Records provided:
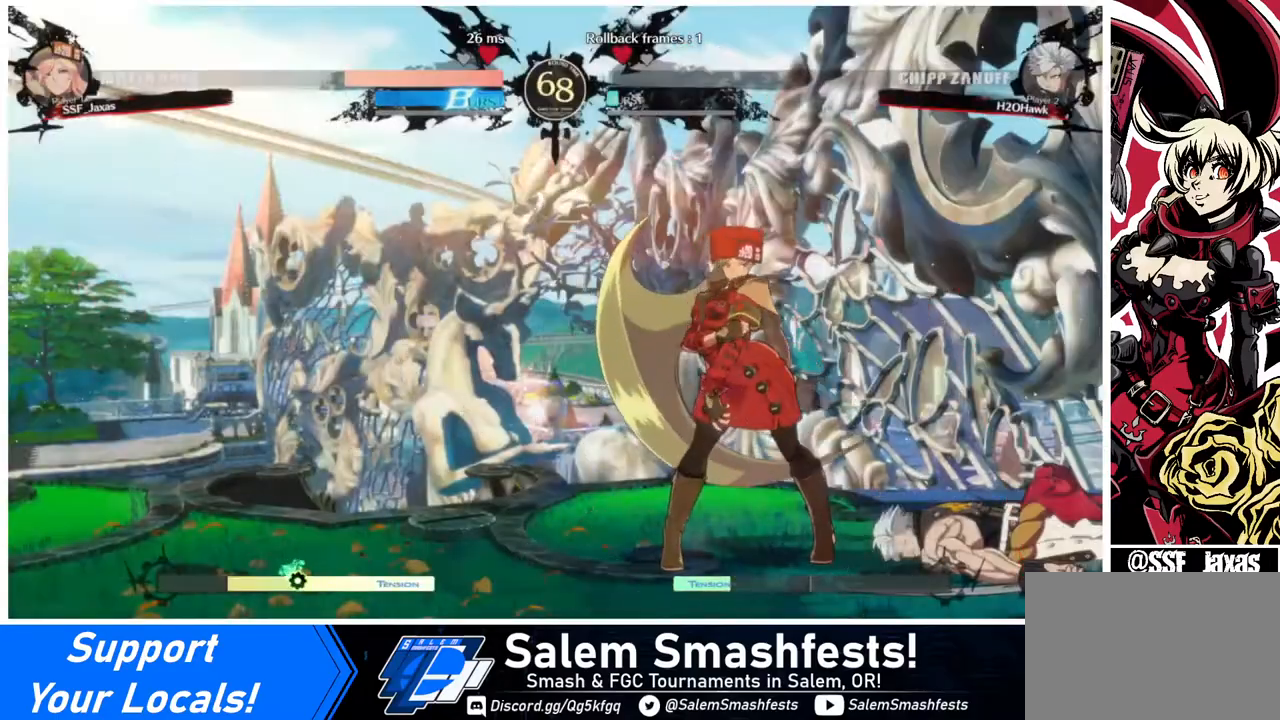
{"buttons": [], "events": [[120, "CROSS", "up"]]}
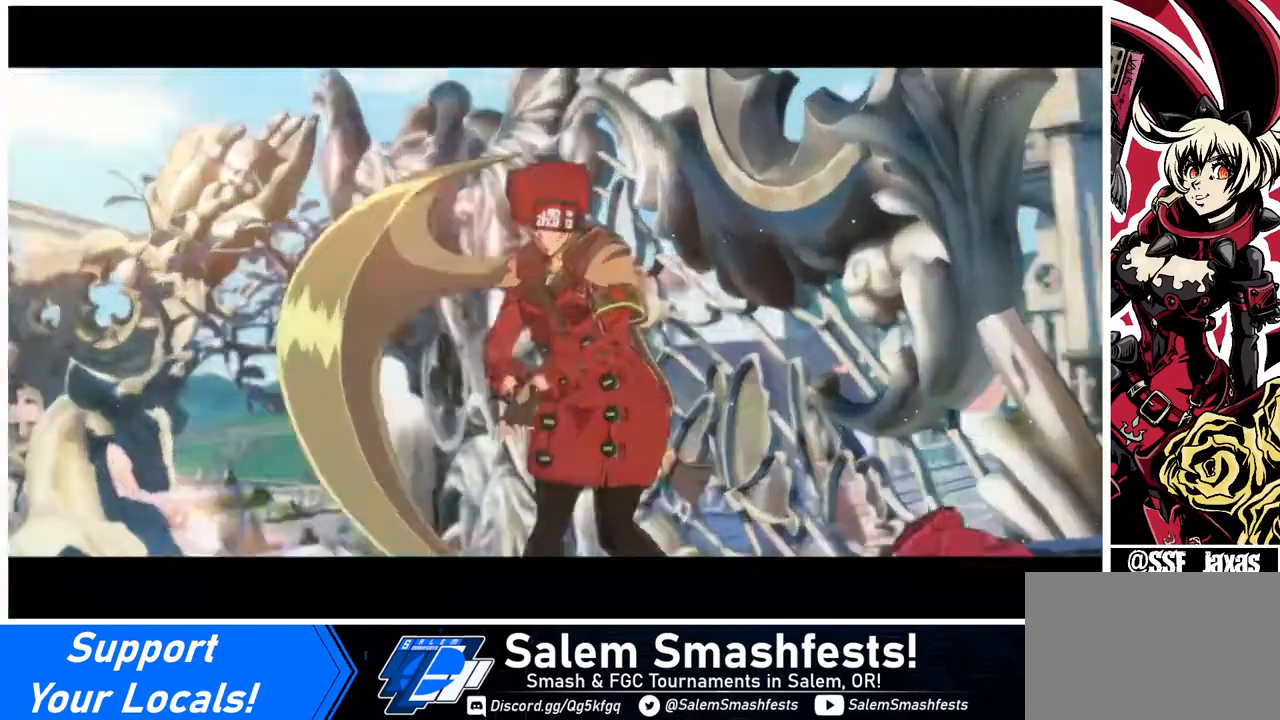
{"buttons": [], "events": [[40, "CROSS", "down"], [240, "CROSS", "up"]]}
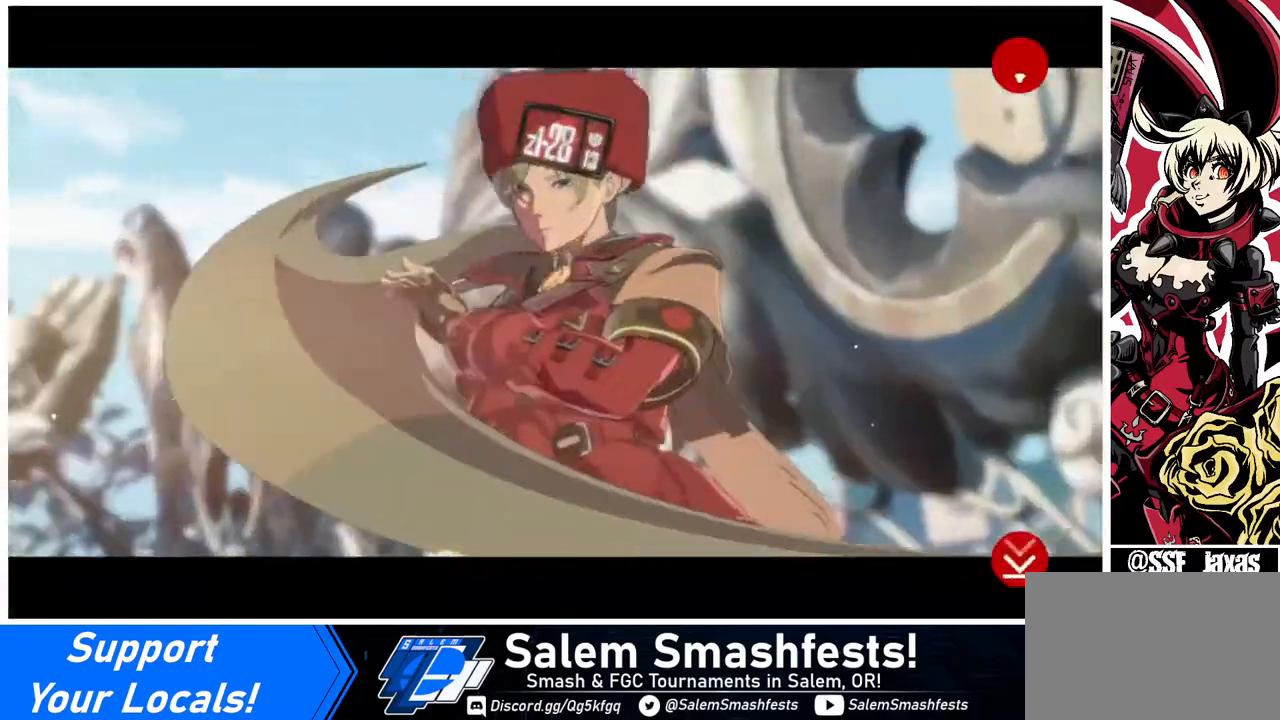
{"buttons": [], "events": [[120, "CROSS", "down"], [280, "CROSS", "up"]]}
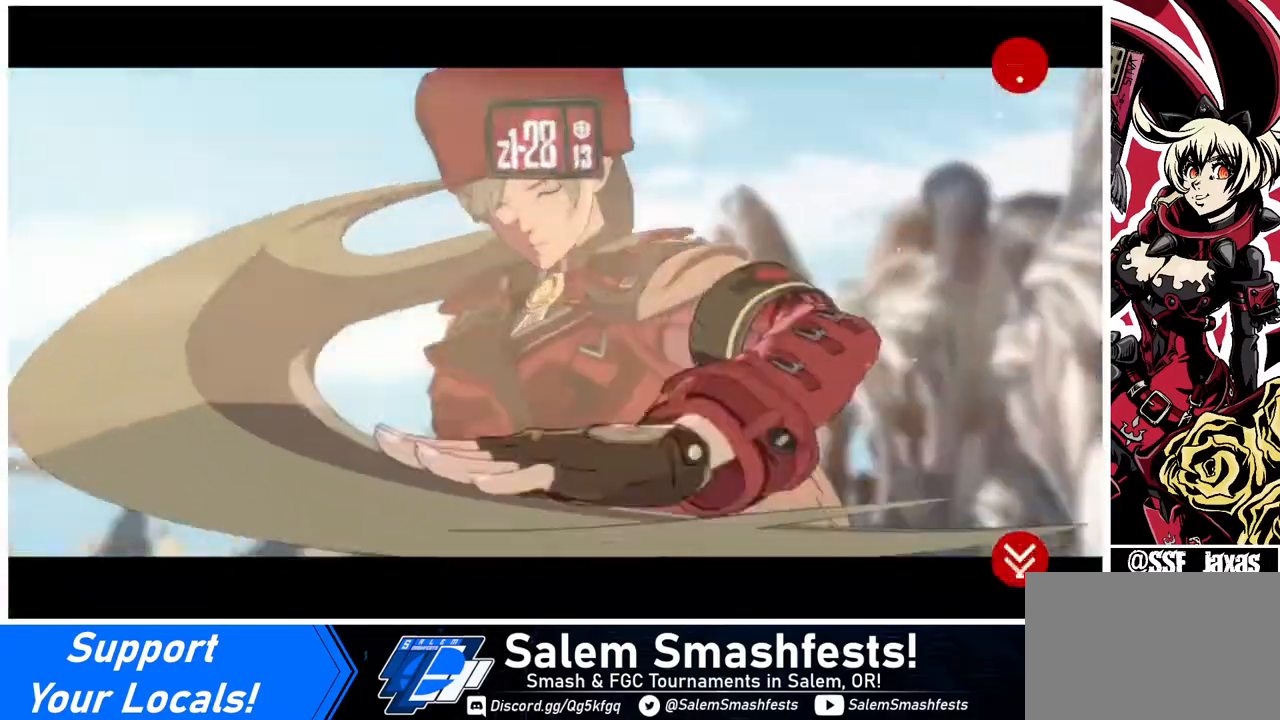
{"buttons": ["CROSS"], "events": [[440, "CROSS", "down"]]}
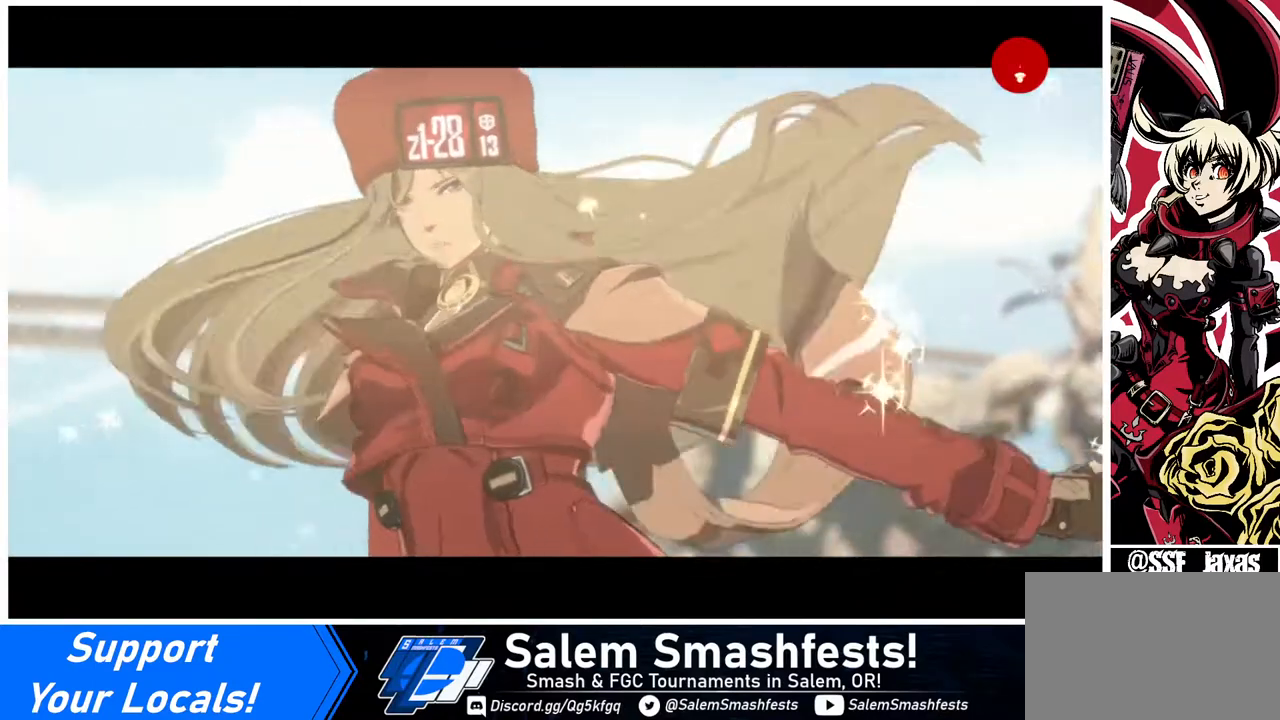
{"buttons": [], "events": [[80, "CROSS", "up"]]}
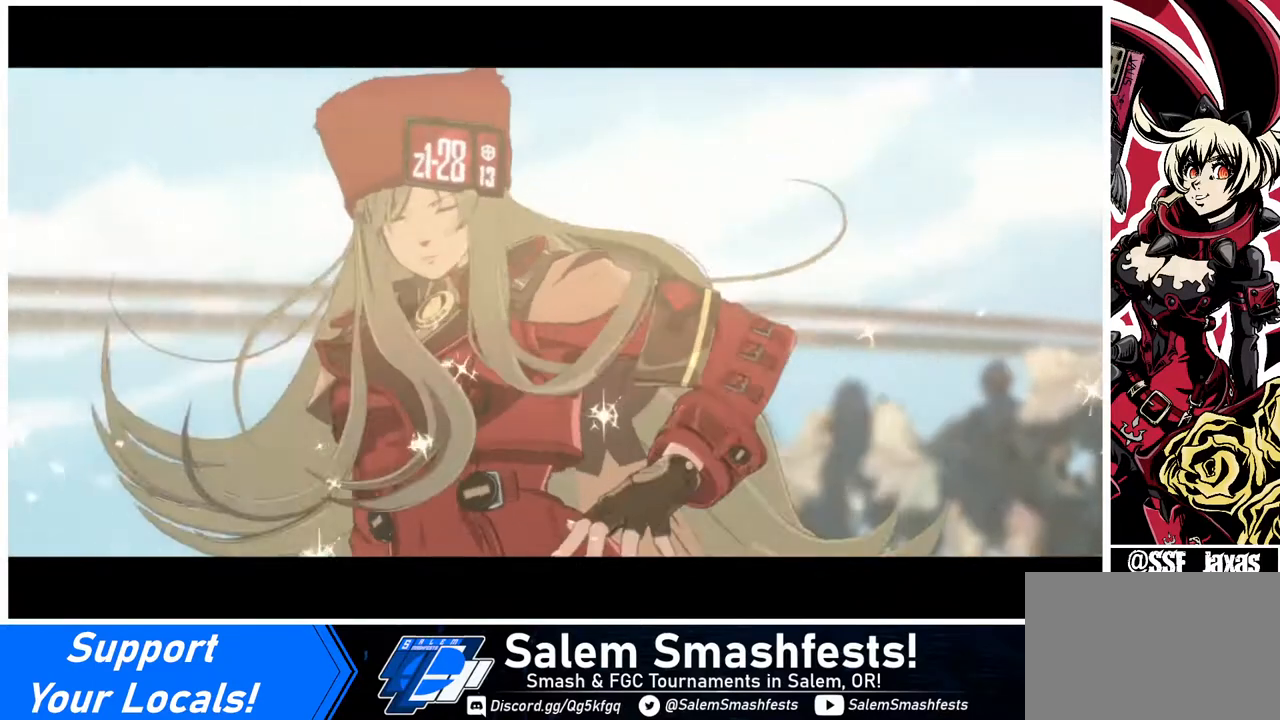
{"buttons": [], "events": []}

Assignment:
All that is needed is the data above, repeated exactly, without the pictures.

Task output:
{"buttons": [], "events": [[120, "CROSS", "up"]]}
{"buttons": [], "events": [[40, "CROSS", "down"], [240, "CROSS", "up"]]}
{"buttons": [], "events": [[120, "CROSS", "down"], [280, "CROSS", "up"]]}
{"buttons": ["CROSS"], "events": [[440, "CROSS", "down"]]}
{"buttons": [], "events": [[80, "CROSS", "up"]]}
{"buttons": [], "events": []}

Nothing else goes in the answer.